Activity A
According to the text on the Australian Human Rights Awards, which fields did the award originally recognize human rights in? List them all.
Activity B
Write the next part of the text on the Australian Human Rights Awards, picking up after its last sentence.

[[ Text shown, beginning ]]

= Human Rights Awards (Australia) =

Australian awards granted for achievement in the field of human rights

The Human Rights Awards are a series of awards for achievements in the field of human rights in Australia, bestowed by the Australian Human Rights Commission at the Human Rights Day Ceremony in December in each year.

==History==
The Human Rights Awards were established in 1987 by the then Human Rights and Equal Opportunity Commission (HREOC) "to recognise the contributions of individuals across the nation who made it their life's mission to champion human rights, social justice, and equality for all". The award began as an event to recognise human rights in film, television and literature, but as of 2021 covers a wider spectrum. Of the original categories, only the Human Rights Medal has endured.

In 2020, owing to the COVID-19 pandemic in Australia, instead of the awards ceremony, ten "Human Rights Heroes" were recognised as finalists, including the Torres Strait 8 and Corey Tutt.

[[ Text shown, end ]]
[[ Record excerpts, beginning ]]

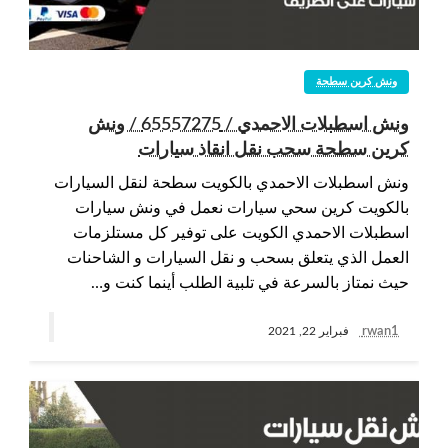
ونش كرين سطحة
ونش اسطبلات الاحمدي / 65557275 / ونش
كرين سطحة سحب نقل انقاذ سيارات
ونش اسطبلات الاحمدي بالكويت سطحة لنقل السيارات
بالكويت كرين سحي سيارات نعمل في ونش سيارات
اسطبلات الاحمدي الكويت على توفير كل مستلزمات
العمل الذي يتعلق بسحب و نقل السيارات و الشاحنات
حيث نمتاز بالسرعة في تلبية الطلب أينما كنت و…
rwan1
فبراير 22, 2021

[[ Record excerpts, end ]]

Written answer A
Film, television and literature.

Written answer B
=== Past categories===
In 1990 categories included:

- Poetry Award
- Drama Award
- Prose Award
- Film Award
- Songwriting Award
- Television Drama Award
- Television Documentary Award
- Radio Documentary/ Current Affairs Award
- Metropolitan Newspapers Award
- Regional Newspapers Award
- Magazines Award

The Literature Award, Print and Online Media Award, Radio Award, and Television Awards were discontinued in 2015.

In 2018 the categories included:

- Human Rights Medal (Highest in this awards)
- Young People's Human Rights Medal (from 2008)
- Law Award
- Business Award
- Government Award (from 2018)
- Racism. It Stops With Me Award (from 2015)
- Tony Fitzgerald Memorial Community Individual Award
- Community Organisation Award
- Media Award
- Government Award (created 2018

==Description==
As of 2021, there are three award categories:
- Human Rights Medal
- Young People's Medal (for under-25s)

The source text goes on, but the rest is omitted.